I shall carry no regrets.”  Genesis murmured into the wind.  The faint whine of helicopter rotors began to rise in the distance - still far enough away not to be a concern, but they would have to move soon.

Cloud went to collect the stray piece of his sword he’d thrown at Ifrit.  The parts rejoined with a heavier clunk than normal - First Tsurugi would need a lot of maintenance after a battle like that.  “It doesn’t matter.  If your theory’s right, Sephiroth will be weak right now.  This is the best time to strike.”

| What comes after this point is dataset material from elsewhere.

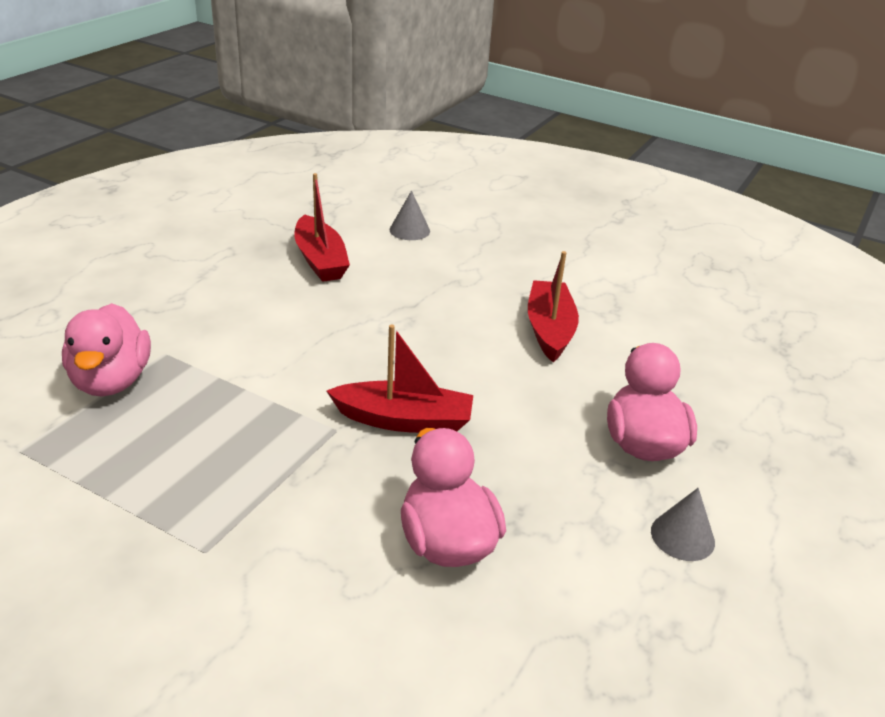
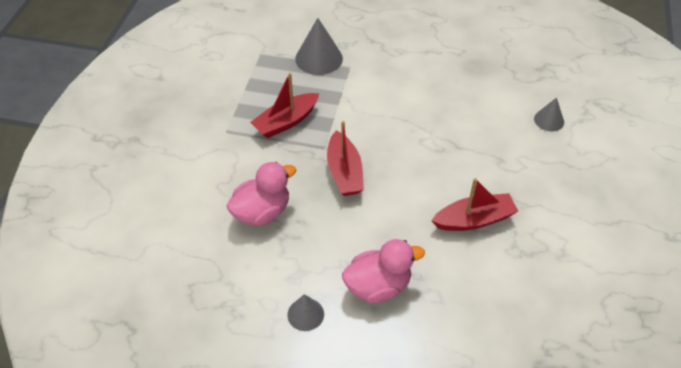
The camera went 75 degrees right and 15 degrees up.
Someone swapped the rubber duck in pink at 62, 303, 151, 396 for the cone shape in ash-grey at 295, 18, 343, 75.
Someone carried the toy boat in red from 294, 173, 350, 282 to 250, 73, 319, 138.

Genesis’s eyes narrowed.  “In case you missed my point before, let me make this perfectly clear, Cloud Strife.  Our enemy is Sephiroth, not Weiss.”

And that right there was the thought Cloud didn’t want to consider, had been stubbornly ignoring as though hoping he could wish it out of existence.

If Weiss really were catatonic, if he were being controlled…

How different was that to Cloud handing over the Black Materia?  And even the atrocities committed by the Tsviets… how different was that to what Genesis had done in the past?  Or the Turks?  And for that matter, how much of even that could they attribute to Weiss?  How much was Omega and Hojo?

And all of that led to another unsettling question.

…Was Genesis to Weiss what Zack had been to Cloud?

His stomach lurched unpleasantly at the thought.

Cloud didn't want to consider the implications of that right then.

He was Zack's living legacy, and Zack had fought for him until the bitter end.  It would have been so much easier for Zack to kill him or abandon him, to shed the risk and the burden.  He likely would have survived if he had.

The situation with Weiss was not the same, but the parallels were too many to ignore.

This was going to become complicated.